Le bâillement est à la fois la meilleure et la pire des images. Il est aussi souvent loué que décrié. Encore faudrait-il s'entendre sur son sens exact.
Le mot bâillement est extrêmement vague. Pour cette seule raison, il devrait être évité, ou du moins explicité par le professeur. Parmi les détracteurs de l'utilisation de l'image du bâillement figure un bon nombre de personnes qui lui prêtent un autre sens que ses zélateurs.
Le bâillement n'est pas seulement une image, mais un acte. Quand un professeur utilise l'image, recommande-t-il l'acte?
Qu'en est-il de ces professeurs qui donnent leur aval à un début de bâillement, tout en précisant qu'un bâillement amorcé ne peut être interrompu, et que l'acte, et donc l'image, sont à rejeter?
Effectivement, en recommandant le bâillement, on peut recommander :
Pour les professeurs le recommandant, il est peu probable que cela désigne la manifestation par l'élève d'un ennui profond et l'étirement d'un visage morne.
D'autres professeurs parlent d'une envie d'éternuer, ce qui évite toute connotation soporifique et éveille mieux la face. Cette image risque par contre de faire relever les arcades sourcillières et plisser le front, ou encore écraser excessivement le larynx sous la masse de l'arrière-langue.
Toute image doit être explicitée, corrigée, relativisée, et adaptée bien sûr à la morphologie comme au tempérament de chaque élève !
L'image de l'envie de bâiller peut-elle alors être corrigée par l'idée d'un bâillement heureux?
On peut déjà remarquer que si un bâillement peut être interrompu quand la bouche atteint sa plus grande ouverture, il ne s'agit pas d'un véritable bâillement, mais d'une ouverture volontaire et forcée de la bouche.

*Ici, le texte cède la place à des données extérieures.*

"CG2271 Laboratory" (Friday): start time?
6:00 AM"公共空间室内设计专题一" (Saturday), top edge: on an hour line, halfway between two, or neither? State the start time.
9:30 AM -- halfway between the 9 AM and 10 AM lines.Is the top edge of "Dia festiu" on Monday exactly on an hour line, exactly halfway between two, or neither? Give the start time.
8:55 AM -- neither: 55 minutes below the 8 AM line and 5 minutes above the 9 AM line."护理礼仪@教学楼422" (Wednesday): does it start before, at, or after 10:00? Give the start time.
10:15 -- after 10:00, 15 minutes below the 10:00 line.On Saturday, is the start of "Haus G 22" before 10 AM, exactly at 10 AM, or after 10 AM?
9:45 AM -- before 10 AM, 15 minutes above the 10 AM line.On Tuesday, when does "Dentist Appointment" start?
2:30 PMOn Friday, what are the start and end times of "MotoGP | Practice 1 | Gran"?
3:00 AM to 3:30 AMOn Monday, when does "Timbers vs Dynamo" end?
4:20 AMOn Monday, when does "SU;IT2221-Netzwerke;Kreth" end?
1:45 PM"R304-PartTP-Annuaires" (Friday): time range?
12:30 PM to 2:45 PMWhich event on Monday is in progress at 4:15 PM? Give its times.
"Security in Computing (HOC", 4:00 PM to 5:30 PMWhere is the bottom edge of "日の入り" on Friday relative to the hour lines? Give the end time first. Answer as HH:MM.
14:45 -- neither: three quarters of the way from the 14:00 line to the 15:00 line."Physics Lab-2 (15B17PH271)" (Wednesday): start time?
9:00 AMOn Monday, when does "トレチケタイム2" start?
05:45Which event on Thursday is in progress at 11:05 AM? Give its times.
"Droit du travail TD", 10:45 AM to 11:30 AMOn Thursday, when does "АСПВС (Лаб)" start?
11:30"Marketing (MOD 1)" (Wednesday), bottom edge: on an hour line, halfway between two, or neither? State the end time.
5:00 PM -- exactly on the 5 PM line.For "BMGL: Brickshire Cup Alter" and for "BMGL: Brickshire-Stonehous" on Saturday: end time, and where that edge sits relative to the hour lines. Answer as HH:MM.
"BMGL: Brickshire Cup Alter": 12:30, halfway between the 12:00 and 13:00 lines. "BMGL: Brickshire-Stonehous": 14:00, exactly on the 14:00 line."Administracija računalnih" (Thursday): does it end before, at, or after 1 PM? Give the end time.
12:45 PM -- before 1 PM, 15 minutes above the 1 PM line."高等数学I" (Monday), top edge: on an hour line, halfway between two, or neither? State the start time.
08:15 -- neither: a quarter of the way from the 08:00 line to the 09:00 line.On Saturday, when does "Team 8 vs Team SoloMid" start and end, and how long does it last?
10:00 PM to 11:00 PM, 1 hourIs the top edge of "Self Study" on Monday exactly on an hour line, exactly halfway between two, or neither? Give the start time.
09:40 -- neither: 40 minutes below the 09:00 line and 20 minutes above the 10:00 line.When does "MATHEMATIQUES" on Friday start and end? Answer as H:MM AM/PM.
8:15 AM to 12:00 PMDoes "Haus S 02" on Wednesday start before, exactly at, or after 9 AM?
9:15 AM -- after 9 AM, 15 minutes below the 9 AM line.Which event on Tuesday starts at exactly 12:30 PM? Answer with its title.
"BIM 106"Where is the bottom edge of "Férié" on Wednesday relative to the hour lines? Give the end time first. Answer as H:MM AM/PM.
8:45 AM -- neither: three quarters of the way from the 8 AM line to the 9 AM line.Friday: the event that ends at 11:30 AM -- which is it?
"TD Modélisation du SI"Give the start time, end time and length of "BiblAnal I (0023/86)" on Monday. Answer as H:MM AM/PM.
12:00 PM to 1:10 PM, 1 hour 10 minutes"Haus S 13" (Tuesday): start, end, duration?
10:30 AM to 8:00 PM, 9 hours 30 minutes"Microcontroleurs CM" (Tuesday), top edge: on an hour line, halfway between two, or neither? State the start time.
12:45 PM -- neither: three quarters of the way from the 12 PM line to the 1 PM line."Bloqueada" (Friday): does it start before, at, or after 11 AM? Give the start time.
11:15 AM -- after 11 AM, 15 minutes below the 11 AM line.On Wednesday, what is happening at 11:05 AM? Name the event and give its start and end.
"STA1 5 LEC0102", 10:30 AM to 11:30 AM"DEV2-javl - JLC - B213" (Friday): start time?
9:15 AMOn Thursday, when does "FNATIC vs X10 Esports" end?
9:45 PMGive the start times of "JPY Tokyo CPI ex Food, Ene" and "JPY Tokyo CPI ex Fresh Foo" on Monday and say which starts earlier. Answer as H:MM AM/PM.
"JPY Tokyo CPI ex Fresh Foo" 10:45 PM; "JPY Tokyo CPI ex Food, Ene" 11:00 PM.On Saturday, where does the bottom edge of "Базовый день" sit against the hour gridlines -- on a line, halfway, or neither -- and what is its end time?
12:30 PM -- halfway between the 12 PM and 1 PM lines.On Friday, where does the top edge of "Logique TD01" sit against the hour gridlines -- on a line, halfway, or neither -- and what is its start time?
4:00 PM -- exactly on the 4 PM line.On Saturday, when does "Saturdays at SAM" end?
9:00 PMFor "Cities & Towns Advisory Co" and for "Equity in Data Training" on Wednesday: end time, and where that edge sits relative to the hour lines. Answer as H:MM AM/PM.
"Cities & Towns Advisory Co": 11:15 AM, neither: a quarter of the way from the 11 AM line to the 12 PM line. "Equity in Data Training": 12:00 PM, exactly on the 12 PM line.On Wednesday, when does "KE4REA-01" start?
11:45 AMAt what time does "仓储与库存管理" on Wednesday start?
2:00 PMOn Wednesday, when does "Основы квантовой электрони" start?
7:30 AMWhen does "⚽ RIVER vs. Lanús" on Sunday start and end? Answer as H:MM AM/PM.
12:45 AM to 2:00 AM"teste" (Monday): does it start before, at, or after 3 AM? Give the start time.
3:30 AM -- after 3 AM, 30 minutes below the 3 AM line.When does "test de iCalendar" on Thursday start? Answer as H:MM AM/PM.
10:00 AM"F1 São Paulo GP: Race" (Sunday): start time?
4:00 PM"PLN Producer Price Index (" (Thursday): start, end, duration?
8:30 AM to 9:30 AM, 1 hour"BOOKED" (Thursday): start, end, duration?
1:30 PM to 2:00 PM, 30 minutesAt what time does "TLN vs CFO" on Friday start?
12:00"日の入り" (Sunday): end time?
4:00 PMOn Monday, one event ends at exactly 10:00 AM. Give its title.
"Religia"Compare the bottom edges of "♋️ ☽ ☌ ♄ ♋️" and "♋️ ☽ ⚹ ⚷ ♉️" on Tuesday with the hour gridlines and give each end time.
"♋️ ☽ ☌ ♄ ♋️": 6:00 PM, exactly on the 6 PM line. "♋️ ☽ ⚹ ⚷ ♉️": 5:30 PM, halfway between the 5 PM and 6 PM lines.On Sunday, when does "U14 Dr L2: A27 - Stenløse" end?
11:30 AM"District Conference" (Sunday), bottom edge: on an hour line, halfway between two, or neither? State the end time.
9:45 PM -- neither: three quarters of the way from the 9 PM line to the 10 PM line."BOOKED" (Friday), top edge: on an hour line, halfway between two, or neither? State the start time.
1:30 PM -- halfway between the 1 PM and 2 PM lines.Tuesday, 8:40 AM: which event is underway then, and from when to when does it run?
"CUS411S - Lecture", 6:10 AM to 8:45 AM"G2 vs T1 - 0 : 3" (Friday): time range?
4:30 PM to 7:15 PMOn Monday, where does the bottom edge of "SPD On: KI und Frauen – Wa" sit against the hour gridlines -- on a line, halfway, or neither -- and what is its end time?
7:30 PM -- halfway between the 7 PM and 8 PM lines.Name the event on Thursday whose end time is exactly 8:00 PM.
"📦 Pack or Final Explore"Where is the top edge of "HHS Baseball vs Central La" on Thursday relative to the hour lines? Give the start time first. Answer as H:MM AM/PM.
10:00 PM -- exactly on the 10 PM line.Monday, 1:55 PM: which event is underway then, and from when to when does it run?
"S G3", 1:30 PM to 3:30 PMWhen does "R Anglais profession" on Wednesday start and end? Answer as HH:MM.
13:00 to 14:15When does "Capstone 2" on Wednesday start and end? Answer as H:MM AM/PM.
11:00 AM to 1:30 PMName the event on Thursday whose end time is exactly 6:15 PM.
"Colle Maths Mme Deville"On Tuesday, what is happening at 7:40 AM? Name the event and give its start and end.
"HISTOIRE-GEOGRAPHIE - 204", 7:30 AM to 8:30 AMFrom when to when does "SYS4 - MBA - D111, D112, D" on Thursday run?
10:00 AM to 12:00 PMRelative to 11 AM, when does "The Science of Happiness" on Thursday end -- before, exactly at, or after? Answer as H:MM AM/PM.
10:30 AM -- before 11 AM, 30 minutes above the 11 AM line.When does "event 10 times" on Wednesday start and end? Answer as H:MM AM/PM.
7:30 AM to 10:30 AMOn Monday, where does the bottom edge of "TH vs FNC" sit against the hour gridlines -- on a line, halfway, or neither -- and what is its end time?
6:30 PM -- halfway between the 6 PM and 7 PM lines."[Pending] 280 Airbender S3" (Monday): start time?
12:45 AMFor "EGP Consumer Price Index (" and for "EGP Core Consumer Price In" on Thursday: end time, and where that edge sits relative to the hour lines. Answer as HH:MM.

Ce ne sera pas une ouverture par l'intérieur, mais une descente volontaire de la mandibule, accompagnée ou non d'un décrochement au niveau de son articulation.
Cela revient à demander à l'élève d'élever au maximum son voile du palais, et d'abaisser au maximum son larynx. Cette position ne peut procurer aucune souplesse ni aucune beauté à l'émission vocale.
Cette utilisation du bâillement ne peut que détendre l'élève en général, sa cavité buccale et sa mandibule en particulier. (Voir l'article Détente buccopharyngée.)
Il serait de très mauvaise foi d'affirmer qu'un élève venant de bâiller ne peut chanter que de manière morne et endormie.
Certains élèves ne seront jamais trop détendus pour chanter. Tous les moyens sont bons pour les faire parvenir à cette détente. Tout professeur a eu l'occasion de dire à un tel élève qu'il n'a jamais aussi bien chanté que ce jour où il était si épuisé.
Le réflexe du bâillement n'est d'ailleurs pas destiné à endormir, mais au contraire à lutter contre l'envie de dormir, grâce à la réoxygénation qu'il provoque.
Si l'on souhaite utiliser le bâillement pour préparer l'acte vocal, il est souhaitable de garder la pointe de la langue en avant en bâillant, voire de "tirer la langue".
Sinon, le recul de la langue peut être associé à la détente apportée par le bâillement, et l'on combine alors un conditionnement négatif à un conditionnement positif.